The Record (Troy, NY)

This day in The Record in 1916

- – Kevin Gilbert

Wednesday, August 30, 1916

After two deaths from polio in as many days, Troy city health officer Dr. Calvin E. Nichols tells The Record that “There is really no cause for alarm.”

The past two days have seen the city’s first fatalities during the statewide polio epidemic. Benjamin Streichman of Division Street passed away on Monday, August 28, while Thomas Smith of Stow Avenue died last night. More than 2,000 people have died in this year’s outbreak, most of them in New York City.

“We have the situation as well in hand as possible and are exerting ourselves to prevent the disease from making headway,” Nichols says. He points out that “No new cases have been reported and premises where two cases developed are now under strict quarantine. Conditions are favorable to the restrictio­n or abatement of the disease general.”

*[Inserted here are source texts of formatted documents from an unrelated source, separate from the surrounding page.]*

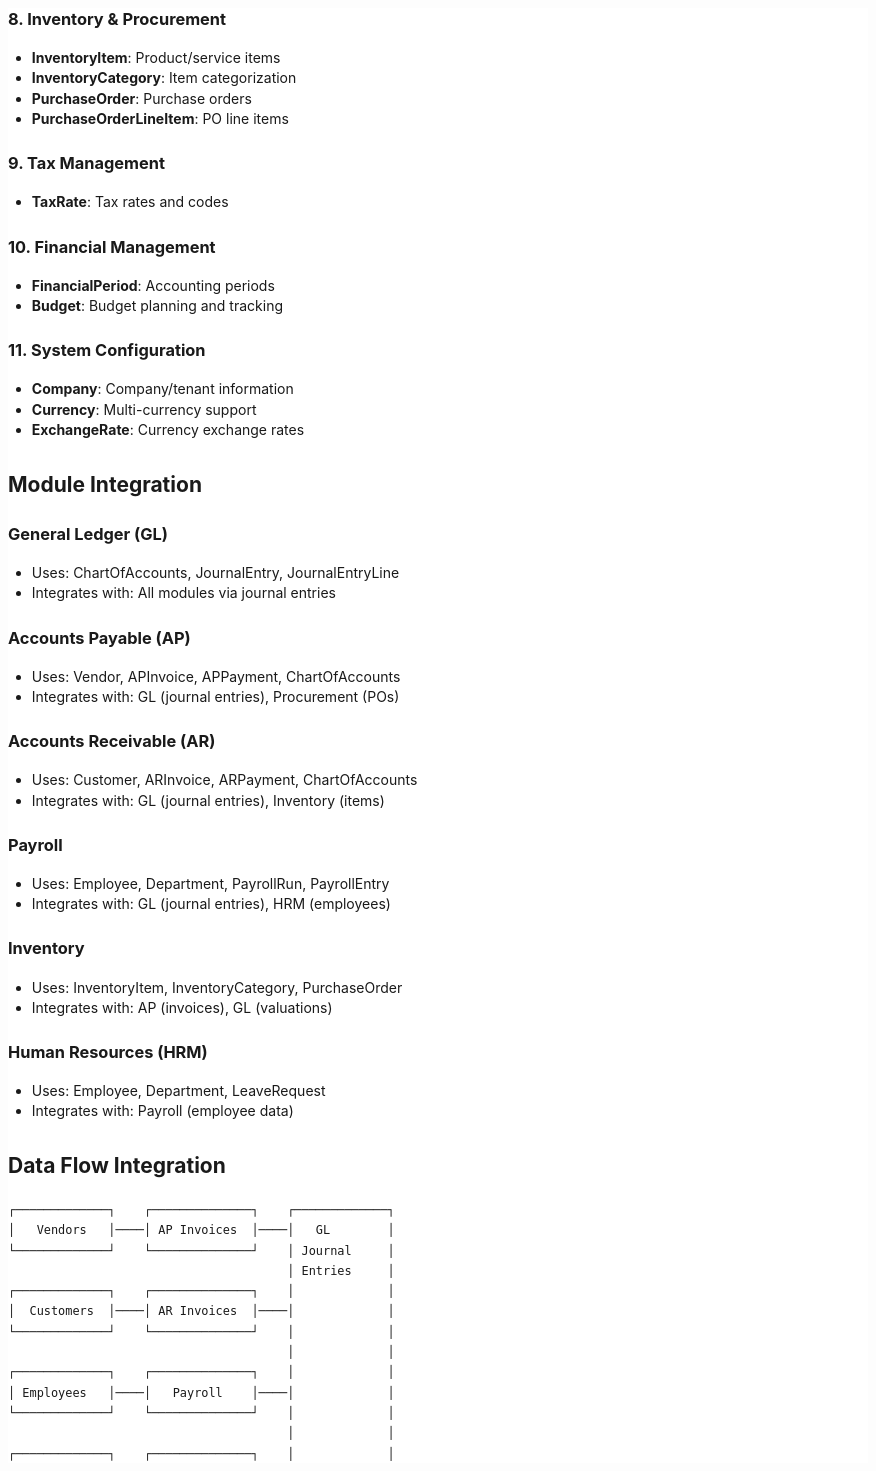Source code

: ### 8. Inventory & Procurement
- **InventoryItem**: Product/service items
- **InventoryCategory**: Item categorization
- **PurchaseOrder**: Purchase orders
- **PurchaseOrderLineItem**: PO line items

### 9. Tax Management
- **TaxRate**: Tax rates and codes

### 10. Financial Management
- **FinancialPeriod**: Accounting periods
- **Budget**: Budget planning and tracking

### 11. System Configuration
- **Company**: Company/tenant information
- **Currency**: Multi-currency support
- **ExchangeRate**: Currency exchange rates

## Module Integration

### General Ledger (GL)
- Uses: ChartOfAccounts, JournalEntry, JournalEntryLine
- Integrates with: All modules via journal entries

### Accounts Payable (AP)  
- Uses: Vendor, APInvoice, APPayment, ChartOfAccounts
- Integrates with: GL (journal entries), Procurement (POs)

### Accounts Receivable (AR)
- Uses: Customer, ARInvoice, ARPayment, ChartOfAccounts  
- Integrates with: GL (journal entries), Inventory (items)

### Payroll
- Uses: Employee, Department, PayrollRun, PayrollEntry
- Integrates with: GL (journal entries), HRM (employees)

### Inventory
- Uses: InventoryItem, InventoryCategory, PurchaseOrder
- Integrates with: AP (invoices), GL (valuations)

### Human Resources (HRM)
- Uses: Employee, Department, LeaveRequest
- Integrates with: Payroll (employee data)

## Data Flow Integration

```
┌─────────────┐    ┌──────────────┐    ┌─────────────┐
│   Vendors   │────│ AP Invoices  │────│   GL        │
└─────────────┘    └──────────────┘    │ Journal     │
                                       │ Entries     │
┌─────────────┐    ┌──────────────┐    │             │
│  Customers  │────│ AR Invoices  │────│             │
└─────────────┘    └──────────────┘    │             │
                                       │             │
┌─────────────┐    ┌──────────────┐    │             │
│ Employees   │────│   Payroll    │────│             │
└─────────────┘    └──────────────┘    │             │
                                       │             │
┌─────────────┐    ┌──────────────┐    │             │
```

Earlier this summer, Mayor Cornelius F. Burns sent Dr. E. J. Hannan to New York City to studio polio treatment in the hot zone. Hannan returns today to report that “the average of recoveries is eighteen per cent” in the metropolis.

A concerned former Trojan sends our paper a copy of the quarantine rules in his current home town of Belmar NJ. Belmar strictly regulates the movements of children under 16, the group most vulnerable to polio.

They can’t leave town without the consent of the city’s board of health, and must submit to two weeks’ surveillan­ce when they return. Children newly arriving in Belmar are automatica­lly subjected to two weeks surveillan­ce.

MEXICAN STUDENT RETURNS

Jesus Castro Carranza hopes he can actually finish his studies and earn his degree during his third stint at RPI If he can, it will be proof that conditions in Mexico have stabilized after years of revolution­ary conflict.

Carranza is the nephew of Mexican president Venustiano Carranza. He first enrolled in RPI, before his uncle took power. He was on schedule to graduate with the Class of 1916 but returned to Mexico following a 1913 coup d’etat to join a resistance movement led by the elder Carranza.

After President Carranza took power in the summer of 1914, his nephew returned to Troy to resume his studies at RPI. Jesus Castro went back to Mexico when Carranza’s former ally, Pancho Villa, turned against the new government. Villa attacked an American town earlier this year, leading to a U.S. punitive expedition into Mexico and the assignment of Troy’s National Guard troops to border patrol duty in Texas.

The younger Carranza is “reticent” about conditions in Mexico, but friends in Troy believe his return has “strengthen­ed the impression that Mexico is emerging from her troubled dream.”